El empresario Carlos Eugenio Lavín García Huidobro, uno de los hombres más ricos del país con su holding Penta, escribe una extensa carta a El Mercurio para despedazar la reforma tributaria propuesta por el gobierno.

El texto señala que Andrea Repetto dijo claramente que la idea de la reforma es quitarle un 15% de sus ingresos al 10% más rico de Chile.

Según el empresario “donde debemos centrar la mirada es en el dilema entre qué es mejor para la ciudadanía respecto de la utilización de parte importante de sus ahorros. ¿Será mejor que, como sucede en la actualidad, el 15% de las utilidades de las empresas grandes lo administren empresarios? ¿O será mejor que ese 15% de las utilidades lo administre el gobierno de turno?”

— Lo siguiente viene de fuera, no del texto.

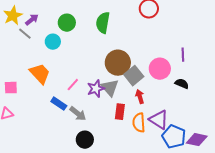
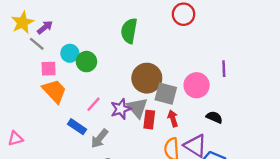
green circle: (67, 23) -> (86, 62), moved
gray square: (134, 76) -> (166, 94), turned -36
black semicircle: (182, 84) -> (214, 117), moved
pink square: (11, 88) -> (49, 69), moved
red rectangle: (120, 112) -> (149, 120), moved
gray arrow: (78, 114) -> (99, 139), turned 90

Lavín opta por la primera opción argumentando que “si este ahorro, como sucede en la actualidad, se queda en los empresarios, por el mecanismo del FUT, será reinvertido en depósitos que financian ya sea a otras empresas o a personas, vía mercado de capitales; en capital para empresas productivas; en algún porcentaje en empresas que no van a funcionar (hacer negocios tiene riesgos) y un pequeño porcentaje en la tan cacareada elusión (tal vez algún juguete caro innecesario para producir la renta u otras cosas que a nivel de país suman poco)”.

A su juicio, Lavín manifiesta que “La mayor eficiencia en la inversión de estos recursos se traduce en crecimiento de la economía, lo que conlleva mayor y mejor empleo como ha venido sucediendo en los últimos 30 años. Si este ahorro, como lo propone la actual reforma tributaria, lo administra el Estado, puede tener muchos usos alternativos, los cuales se cobijan bajo el amplio manto del llamado gasto social”.

Desde su análisis de la reforma tributaria, el empresario se traslada a la crítica a la reforma educacional, explicando que si “lo que se pretende es desmontar todo lo que existe para construir un utópico sistema centralizado de educación gratuita, es seguro que el país irá marcha atrás por muchos años. Este sistema se llama subsidio a la oferta. Va en contra de la libertad de enseñanza y descarga a los padres de la educación de sus hijos, traspasando esta responsabilidad al Estado, el que sabría mejor que los interesados qué conviene enseñar a cada cual”.

Lavín es tajante en decir “que nos quede claro, lo que se propone es un traspaso de ahorro desde manos privadas a manos del gobierno de turno. Si eso es bueno o malo, va a depender de cómo se use el dinero. Entonces lo que la ciudadanía debiera exigir es que le rindan cuenta de qué se hace con esos ahorros”.

Finalmente, el accionista de Penta asegura que “si esta reforma consigue traspasar estos ahorros desde las empresas privadas al Estado, es de matemáticas simples que va a haber menor inversión en crecimiento económico de corto y mediano plazo. El canje que el Gobierno ofrece para compensar este evidente perjuicio es una mejor educación para nivelar las opciones de sus ciudadanos, que serán, eventualmente, más productivos en el futuro gracias a sus mejores conocimientos, en su propio beneficio y en el de la sociedad”.

El debate que se se viene, según Carlos Eugenio Lavín, es si la ciudadanía quiere “cambiar crecimiento cierto por un probabilístico crecimiento futuro basado en una reforma educacional de resultados que pueden ser quiméricos si estos ahorros son malgastados por el Estado. La ficha vale unos US$ 160.000 millones (US$ 8.000 millones de gasto permanente descontados al 5% anual)”.